4. Overcome the awareness gap
Women are not as empowered as they should be in finance. I think this goes all the way back to childhood, where young girls are not passed down the same level of financial literacy as boys. But there has also been a notable failure to involve women in the STEM subjects. What we are seeing is women entering business schools, but then not seeking careers in asset management.
A lack of financial initiation at an early age can also hinder women during interviews when pitted against men that have grown up with investment terminology and philosophies. This is something we need to factor into the hiring process.
We also need to understand that the Gen-Z generation are technology natives, and investing is only just beginning to capture their imagination through investment apps and trailblazers such as Cathie Wood. This is not gender specific, but growth in overall industry awareness is building a level of comfort with investment language – and this will help bring women into the industry.
5. Make investment relatable
Men and women share a lot in common, but they do often tend to have different ambitions and characteristics. Women will feel more compelled to join the industry if it appears as a more goal-oriented environment and presents a long-term and sustainable path to career development.

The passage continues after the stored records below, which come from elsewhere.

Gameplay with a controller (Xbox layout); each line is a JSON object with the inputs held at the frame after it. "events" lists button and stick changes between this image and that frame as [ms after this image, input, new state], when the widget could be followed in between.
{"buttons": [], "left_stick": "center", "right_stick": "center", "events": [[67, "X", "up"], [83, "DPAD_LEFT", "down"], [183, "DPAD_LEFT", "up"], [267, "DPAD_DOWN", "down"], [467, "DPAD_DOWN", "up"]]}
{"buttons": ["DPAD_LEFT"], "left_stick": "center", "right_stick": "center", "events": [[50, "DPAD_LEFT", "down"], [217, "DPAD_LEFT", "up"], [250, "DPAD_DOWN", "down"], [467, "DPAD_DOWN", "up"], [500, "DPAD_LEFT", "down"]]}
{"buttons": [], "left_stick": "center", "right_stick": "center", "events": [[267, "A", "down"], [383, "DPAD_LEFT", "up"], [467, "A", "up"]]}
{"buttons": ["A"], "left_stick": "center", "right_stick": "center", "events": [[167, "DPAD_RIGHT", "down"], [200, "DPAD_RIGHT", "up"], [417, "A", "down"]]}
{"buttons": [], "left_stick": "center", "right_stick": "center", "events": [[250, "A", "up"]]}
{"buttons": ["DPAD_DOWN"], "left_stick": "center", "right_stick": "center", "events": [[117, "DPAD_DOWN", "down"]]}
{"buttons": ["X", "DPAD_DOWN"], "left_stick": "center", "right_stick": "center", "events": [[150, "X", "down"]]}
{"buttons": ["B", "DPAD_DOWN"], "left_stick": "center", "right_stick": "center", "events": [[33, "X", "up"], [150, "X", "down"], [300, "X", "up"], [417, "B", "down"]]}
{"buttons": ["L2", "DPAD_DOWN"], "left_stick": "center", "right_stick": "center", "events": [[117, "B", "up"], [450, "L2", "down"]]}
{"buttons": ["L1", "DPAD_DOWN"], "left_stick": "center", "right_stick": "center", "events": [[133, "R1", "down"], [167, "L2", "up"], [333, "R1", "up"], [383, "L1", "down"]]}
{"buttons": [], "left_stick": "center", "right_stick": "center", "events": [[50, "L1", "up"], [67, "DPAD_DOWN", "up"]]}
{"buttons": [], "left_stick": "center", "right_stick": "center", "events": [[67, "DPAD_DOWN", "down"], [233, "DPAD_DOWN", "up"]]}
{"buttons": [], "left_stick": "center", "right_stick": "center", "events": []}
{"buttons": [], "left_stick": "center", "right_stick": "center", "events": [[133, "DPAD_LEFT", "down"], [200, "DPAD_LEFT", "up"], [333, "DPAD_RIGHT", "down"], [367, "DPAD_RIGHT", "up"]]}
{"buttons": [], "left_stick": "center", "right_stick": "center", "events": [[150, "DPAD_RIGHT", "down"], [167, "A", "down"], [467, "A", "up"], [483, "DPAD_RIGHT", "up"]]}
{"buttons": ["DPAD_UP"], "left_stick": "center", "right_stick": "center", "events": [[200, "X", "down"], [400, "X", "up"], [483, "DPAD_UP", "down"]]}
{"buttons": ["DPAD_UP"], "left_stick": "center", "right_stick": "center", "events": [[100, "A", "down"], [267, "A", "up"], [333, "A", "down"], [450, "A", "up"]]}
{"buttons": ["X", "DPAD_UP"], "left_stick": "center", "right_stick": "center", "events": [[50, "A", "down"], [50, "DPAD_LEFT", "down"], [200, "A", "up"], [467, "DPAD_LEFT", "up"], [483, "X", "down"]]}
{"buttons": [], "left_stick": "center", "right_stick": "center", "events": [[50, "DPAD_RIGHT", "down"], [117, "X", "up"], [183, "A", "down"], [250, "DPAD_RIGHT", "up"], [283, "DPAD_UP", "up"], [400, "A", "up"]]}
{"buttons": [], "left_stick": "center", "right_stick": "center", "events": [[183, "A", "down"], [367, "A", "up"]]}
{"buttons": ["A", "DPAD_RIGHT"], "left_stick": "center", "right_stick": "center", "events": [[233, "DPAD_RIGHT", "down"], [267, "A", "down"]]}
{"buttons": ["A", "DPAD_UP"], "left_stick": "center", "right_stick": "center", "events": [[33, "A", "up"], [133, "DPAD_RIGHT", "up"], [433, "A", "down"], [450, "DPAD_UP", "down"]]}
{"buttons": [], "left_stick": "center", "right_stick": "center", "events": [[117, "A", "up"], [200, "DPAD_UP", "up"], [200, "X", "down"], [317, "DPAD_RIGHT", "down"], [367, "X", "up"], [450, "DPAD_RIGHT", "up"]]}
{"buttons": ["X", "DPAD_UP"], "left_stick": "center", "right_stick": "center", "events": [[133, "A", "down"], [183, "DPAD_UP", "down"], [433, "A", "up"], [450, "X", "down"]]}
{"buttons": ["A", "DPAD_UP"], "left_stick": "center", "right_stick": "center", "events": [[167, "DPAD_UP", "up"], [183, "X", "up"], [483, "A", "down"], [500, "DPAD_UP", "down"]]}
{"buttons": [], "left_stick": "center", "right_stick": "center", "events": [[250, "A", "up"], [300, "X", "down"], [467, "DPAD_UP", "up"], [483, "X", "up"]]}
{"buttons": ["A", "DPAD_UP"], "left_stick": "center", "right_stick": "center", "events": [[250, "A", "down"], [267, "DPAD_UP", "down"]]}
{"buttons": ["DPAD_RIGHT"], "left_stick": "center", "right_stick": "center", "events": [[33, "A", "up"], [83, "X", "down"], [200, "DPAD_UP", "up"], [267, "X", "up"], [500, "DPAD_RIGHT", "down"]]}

Women tend to be motivated by longer-term projects such as investing early for children’s education or philanthropic endeavours. Brokers and advisers must also play their part to enable women to feel more comfortable with investments – as this will trickle down to family and friends. They need to build a better level of trust with women and understand women’s journeys, whether they are single, mothers, divorced or widows. We need to move away from a situation where everything is viewed from the male experience – which has become the de facto neutral perspective.
Ultimately, there is a growing acceptance that diverse investment teams deliver better results – both women and men need to understand that a collaborative culture will deliver the best outcome to clients and corporate culture. Thus, both men and women need to ally and open the doors to more female talent.